Sunday, October 17, 2010

Literary Theory: Snow White & The Seven Dwarves

I never liked Snow White. I know, I said that about Little Red Riding Hood too, but it's true. As far as Disney goes, I always preferred the movies from the late 80s-90s, which I recently discovered is called the "Disney Renaissance." But, I digress.

My biggest problem with Snow White is that she's stupid. She's the fairest in all the land but she repeatedly lets strangers into her house. In my mind, it's a survival-of-the-fittest scenario and she is miraculously saved again and again despite her own naivety. In most version, Snow White "dies" multiple times! A high school teacher once told me that the definition of crazy is trying the same thing repeatedly and expecting a different result. According to that teacher, Snow White is crazy because she expects to let strangers in and have it end without her dying. I also dislike that Snow White, in every version, relies on other people to save her. She just lies there helplessly. Even Maria Tartar says, "Snow White [is] so dull that she requires a supporting cast of seven to enliven her scenes." I think she is a terrible role model for girls. Beauty isn't everything.

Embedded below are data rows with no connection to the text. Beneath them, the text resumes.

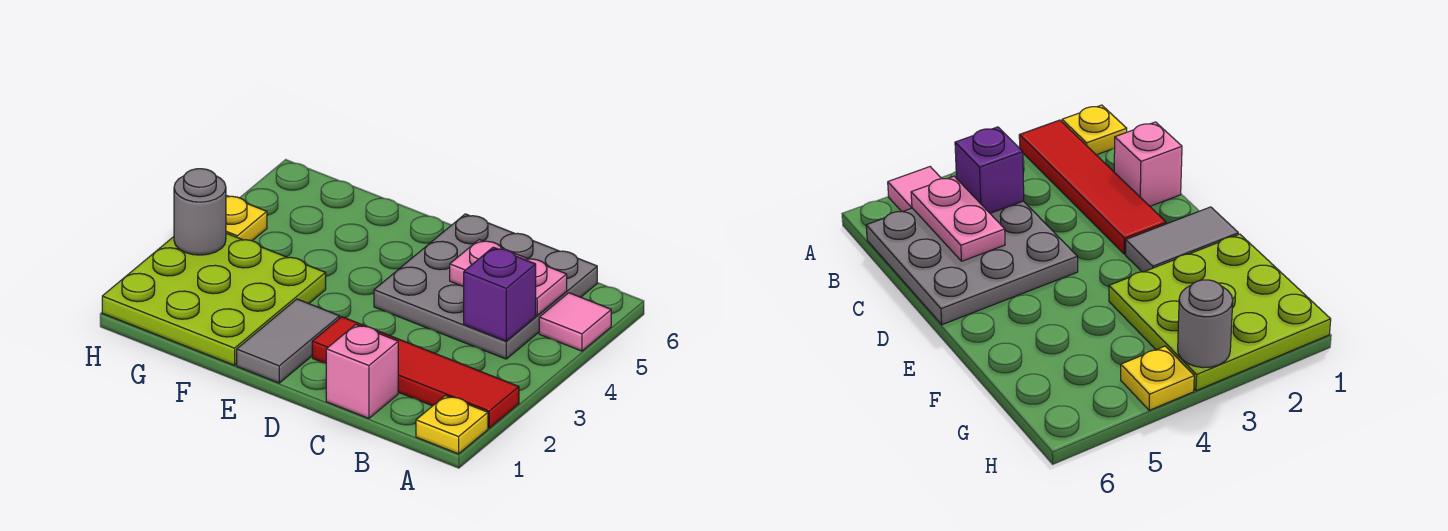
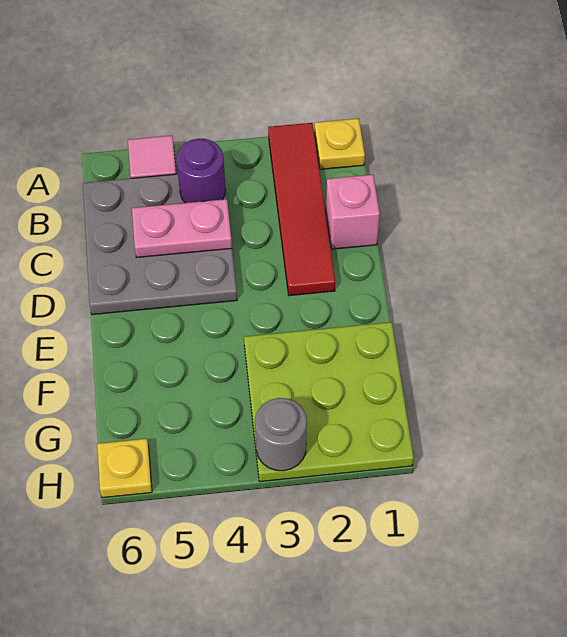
purple 1x1 brick [464,247,536,341] -> purple 1x1 round brick [176,139,226,203]
pink 1x2 plate [450,240,567,316] -> pink 1x2 plate turned to [132,199,232,257]
grey 1x2 tile [237,299,340,383] -> none
yellow 1x1 plate [226,195,267,241] -> yellow 1x1 plate moved to [97,439,152,498]

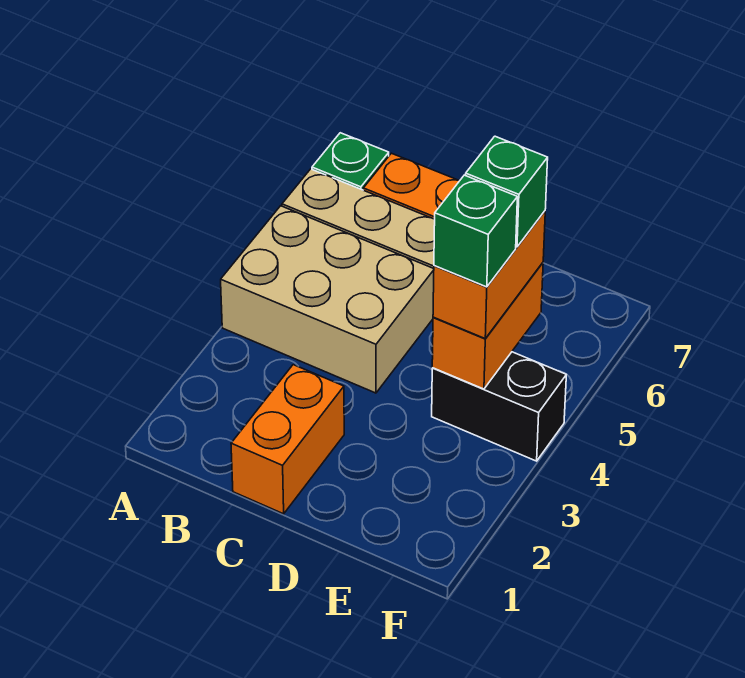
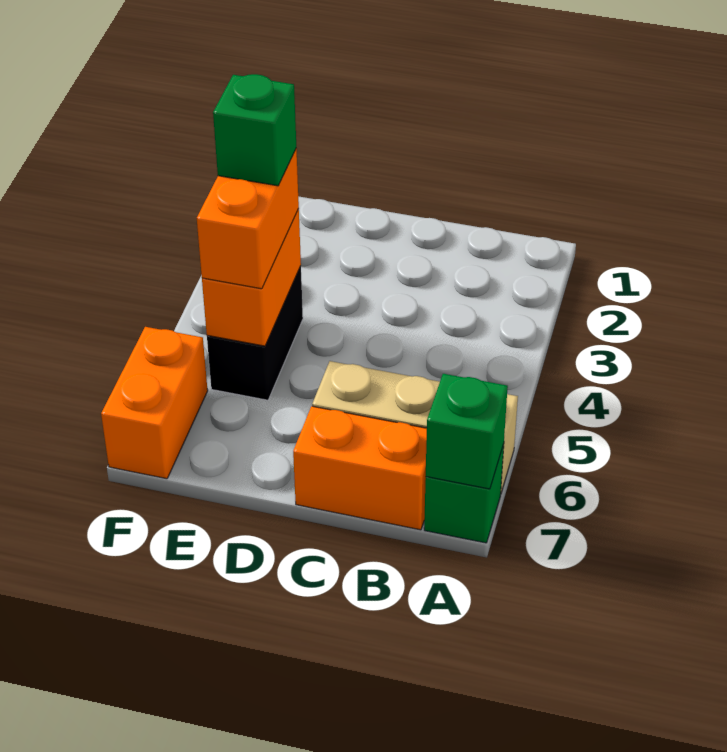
tan 2x3 brick [221,206,434,393] -> none
orange 1x2 brick [231,365,344,514] -> orange 1x2 brick moved to [101,327,208,479]
black 1x2 brick [432,352,566,461] -> black 1x2 brick turned to [207,266,303,400]
green 1x1 brick [466,136,548,247] -> green 1x1 brick moved to [426,374,508,489]

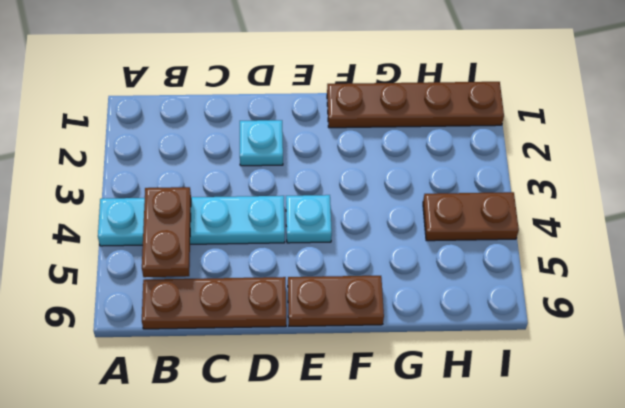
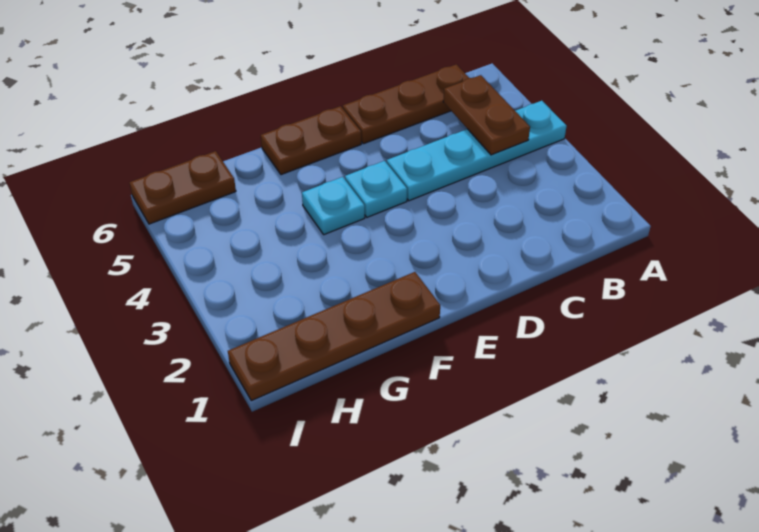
cyan 1x1 plate [240,120,283,166] -> cyan 1x1 plate moved to [302,177,365,235]
brown 1x2 plate [423,192,519,241] -> brown 1x2 plate moved to [129,151,236,224]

I'll have to go watch the intro to Disney's Snow White on YouTube, because I have no recollection that the evil queen was Snow White's stepmother, as the introduction to Snow White in The Classic Fairy Tales discusses. I will say that I have always thought the queen was an excellent villain, but she's better in some versions than in others. I also never realized how violent the story of Snow White really is until I read all of the versions in The Classic Fairy Tales. Snow White gets beaten in The Young Slave, killed several times in the Brothers Grimm version (lace, comb, apple), gets her fingers cut off and is killed in Lasair Gheug, and again dies several times (lace, comb, apple) in Anne Sexton's poem. And yet things always end happily for Snow White, through no actions of her own. At least the hunter is always a virtuous character in each version, refusing to kill an innocent girl, and lying to cover for her. (Okay, so lying is particularly virtuous, but we'll forgive it in this case.)

Last note: Did it seem funny to anyone else that Snow White's name in Giambattista Basile's The Young Slave is Lisa?